La guerre des matières premières
La fabrication d'une munition moderne est une prouesse qui dépend d'une chaîne d'approvisionnement mondiale ultra-tendue. La pénurie de poudres propulsives et de métaux stratégiques comme le titane ou certains aciers spéciaux ralentit les chaînes de montage. Ces ressources sont souvent contrôlées par des pays dont les intérêts divergent de ceux de Paris. La relocalisation d'une filière complète de production de poudre en France est en cours, mais les usines ne seront pleinement opérationnelles qu'à l'horizon 2027.
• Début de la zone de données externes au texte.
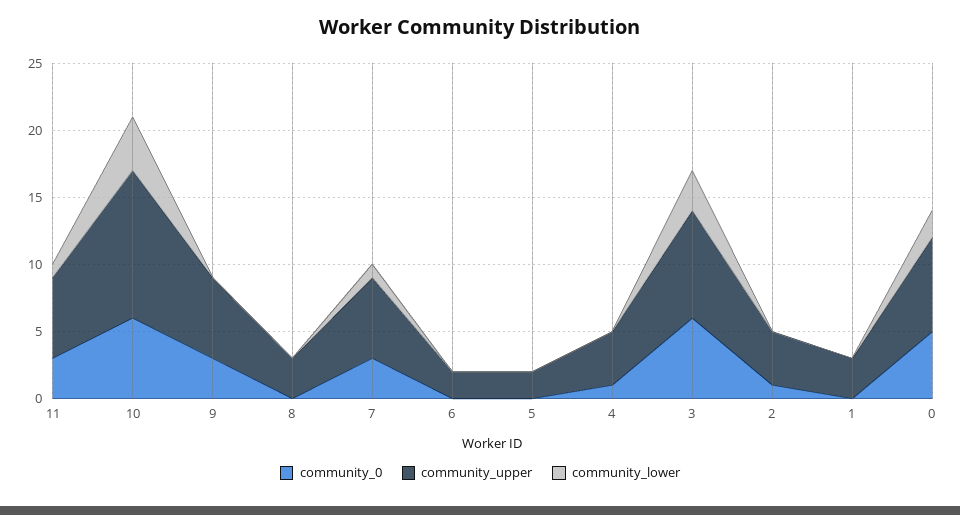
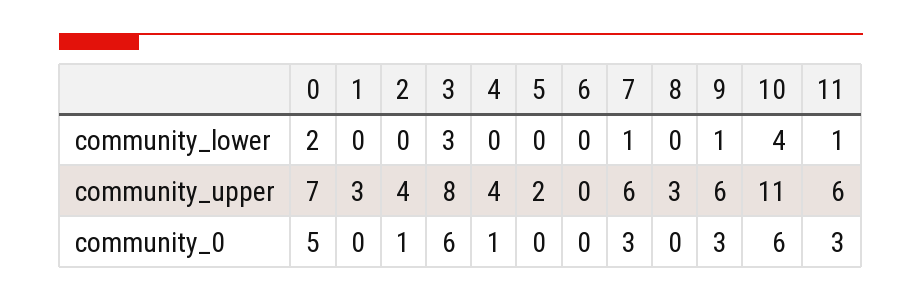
community_lower, 9: 0 -> 1
community_upper, 6: 2 -> 0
Le manque de bras et de savoir-faire
L'autre obstacle majeur est la main-d'œuvre. Après des décennies de désindustrialisation, la France manque cruellement d'ingénieurs en balistique, de soudeurs de haute précision et de techniciens spécialisés. Les entreprises comme Nexter ou Dassault doivent rivaliser d'imagination pour recruter, proposant des salaires attractifs, mais la formation de ces experts prend du temps. On ne s'improvise pas ouvrier de l'armement du jour au lendemain.
L'Europe de la défense : Un impératif de survie
Cette situation met en lumière l'impossibilité pour une nation seule de maintenir une intensité industrielle suffisante face aux menaces modernes. La coopération avec l'Allemagne et l'Italie devient vitale pour mutualiser les stocks et les composants. Cependant, les divergences politiques sur les exportations d'armes freinent encore cette intégration. 2026 sera l'année de vérité : soit la France réussit son pari industriel, soit elle devra accepter un déclassement stratégique au profit des géants américains ou asiatiques.